If that is a real concern, I'd suggest getting a dedicated server from somewhere like rackspace.com; given that they advertise 99.999% reliability (and have, at least in the past, provided it), I think getting a server from them would mean that hardware issues are practically solved. (Of course, it would be more expensive on a monthly basis; on the other hand, it wouldn't require the initial purchase of a server.)

But I don't really think it is a real concern. I always kept a couple weeks of work queued up; as long as any downtime doesn't exceed the duration for which people have their machines queuing work, there should be no damage (apart from perhaps scaring people with error messages).

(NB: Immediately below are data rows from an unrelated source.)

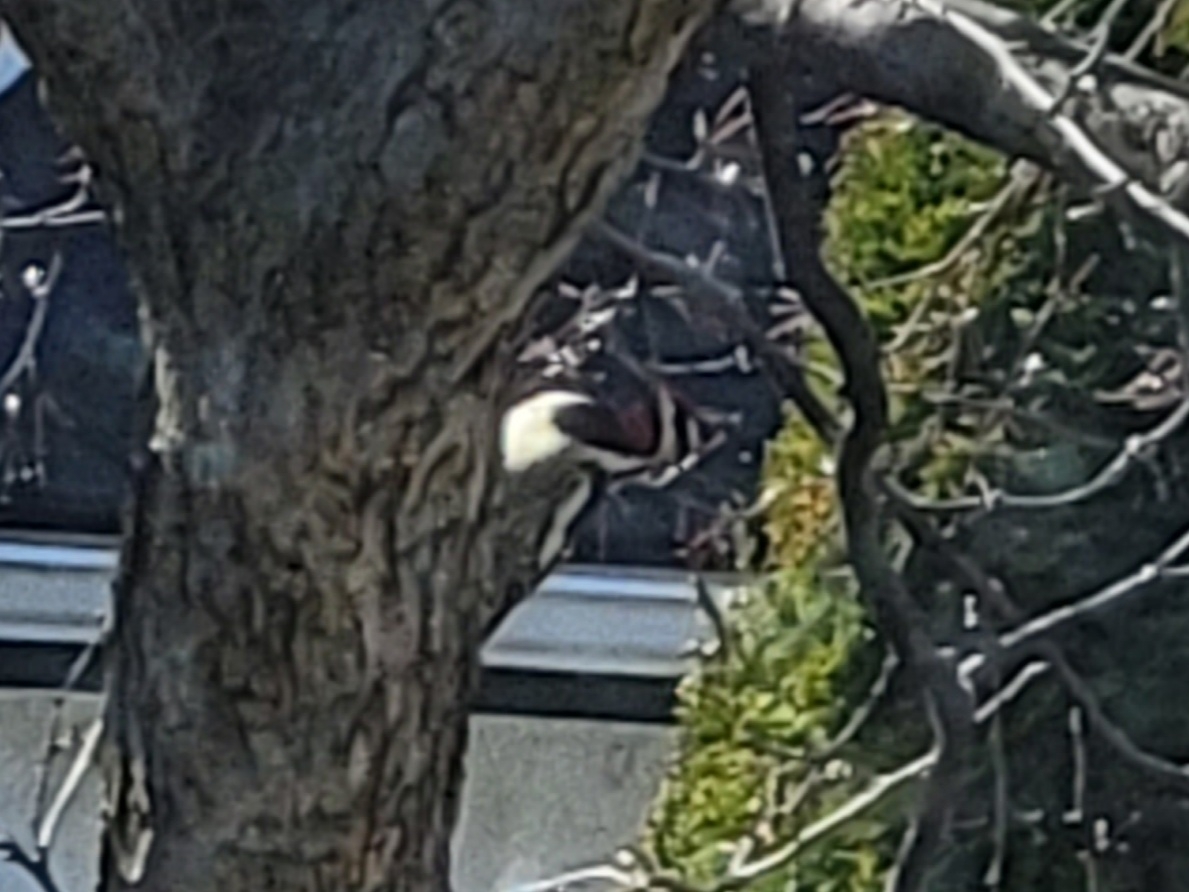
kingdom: Animalia
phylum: Chordata
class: Aves
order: Piciformes
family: Picidae
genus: Sphyrapicus
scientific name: Sphyrapicus varius
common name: Yellow-bellied sapsucker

 2002-10-05, 13:02 #43 Prime Monster     Aug 2002 22·5·13 Posts Xyzzy, If you need any help :D I will be willing to help. This is the easy phase, just document what people come up with of ideas and requirements. It might be a good idea to post something to the mailing list about this as well. Next phase is to turn all the ideas and requirements into a design - specification document and that is somewhat harder. Not difficult, but you have to be very cynical here, because what you are producing should be possible to implement. As for the web-server itself; with the current load it can run nearly anywhere. It is the database server that is the difficult part. It will need to be a high-performance server and as far as I know most service companies charge a large amount of dosh for those (if they provide them at all). As Lumly pointed out; If the server starts to provide better stats, then the load will go up quite a lot. But again those stats will, to a large extent, be provided by the database server. Alf
 2002-10-05, 18:25 #44 trif     Aug 2002 2×101 Posts If that is a real concern, I'd suggest getting a dedicated server from somewhere like rackspace.com; given that they advertise 99.999% reliability (and have, at least in the past, provided it), I think getting a server from them would mean that hardware issues are practically solved. (Of course, it would be more expensive on a monthly basis; on the other hand, it wouldn't require the initial purchase of a server.) [/quote] I cannot recommend Rackspace. They harbor spammers who pay a hefty premium, and as such a considerable amount of their IP space is in SPEWS (a public list of spam sources which many sites, including some US government sites, use to block spam with), and their entire IP space in many private blocking lists. GIMPS does need to send out mail now and then, even if the mailing list isn't moved to the new hosting (and I don't see why not). A site that can't deliver a large portion of that mail is much less valuable. This is one of the reasons why I recommended pair.com, as they are similarly reliable, and don't take pink contracts from spammers, so their IP's are not blocked. However, I've looked more closely at Pair's dedicated servers, and they don't allow multiple clients to share one dedicated server, and they don't allow "resale" out of their dedicated servers. But I still think this would be the way to go, we just need to find a reliable, nonspamfriendly provider.